Demigod - "Slumber Of Sullen Eyes" (1992)
Jeden z najbardziej kultowych przedstawicieli fińskiego death metalu, czyli właśnie Demigod. No i trzeba przyznać, że to nie lada osiągnięcie przy bardzo ruchomej działalności i dość skromnym dorobku płytowym. W każdym razie, uzasadnienie można znaleźć w muzyce - zwłaszcza tej z czasów do "Slumber Of Sullen Eyes" włącznie. Po serii obiecujących demówek i jednego splita, Demigod pod wodzą wokalisty (a wcześniej również gitarzysty) Esy Lindéna przyłożył bowiem w 1992 roku jednym z najlepszych death metalowych debiutów, jakie ukazały się na fińskich ziemiach: kurewsko ciężkim, o dusznej atmosferze i dość osobliwym podejściu do komponowania. Takim który po prostu z miejsca narobił szumu.
Szum jednak nie był bezpodstawny. "Slumber Of Sullen Eyes" to kawał znakomicie przemyślanego death metalu, który nie nasuwa skojarzeń z żadną inną kapelą i który brzmi barrrdzo po swojemu. Od początku "As I Behold I Despise" kwintet (a tutaj właściwie kwartet - Mika Haapasalo nie nagrywał) zdradza swój specyficzny styl, tj. sporo rytmicznego (i najczęściej nie za szybkiego) grania przełamywanego bardziej pokręconymi riffami, a wszystko to podlane niezwykle dusznym klimatem. Potwierdzenie znaleźć można chociażby w "Towards The Shrouded Infinity", "Dead Soul", tytułowym, "Tears Of God", "Fear Obscures From Within" oraz "The Forlorn", które świetnie zachowują owe proporcje, a przy tym najbardziej urzekają pomysłowością gitar, podziemnym klimatem czy mocarnym growlem Esy.

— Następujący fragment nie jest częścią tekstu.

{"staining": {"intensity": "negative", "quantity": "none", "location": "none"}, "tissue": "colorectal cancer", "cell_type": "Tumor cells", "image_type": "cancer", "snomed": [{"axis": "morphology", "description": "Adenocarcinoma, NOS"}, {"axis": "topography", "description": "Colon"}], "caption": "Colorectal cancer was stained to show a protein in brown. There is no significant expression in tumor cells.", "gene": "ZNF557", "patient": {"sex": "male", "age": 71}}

"Slumber Of Sullen Eyes" to zatem znakomite zwieńczenie - bardzo chwilowej - kariery Demigod. Przy tak krótkiej działalności zespołu, Finowie zdołali bowiem w 2 lata uderzyć z dziełem, które znakomicie łączy ciężar, duchotę i technikę, a jednocześnie, że dało się w tym pokazać indywidualny styl. Taki, z którego powtórzeniem na następnych nagraniach było już różnie.
Ocena: 9,5/10
[English version]
One of the most iconic representatives of Finnish death metal - Demigod. And it must be admitted that this is a real achievement with their very unstable activity and quite modest discography. In any case, the justification can be found in the music - especially the music from up to and including "Slumber Of Sullen Eyes". After a series of promising demos and one split, Demigod led by the vocalist (and earlier also the guitarist) Esa Lindén put in one of the best death metal debuts that appeared in Finnish lands in 1992: really heavy, with a stuffy atmosphere and quite a peculiar approach to composing. One that just made a lot of hype on the spot.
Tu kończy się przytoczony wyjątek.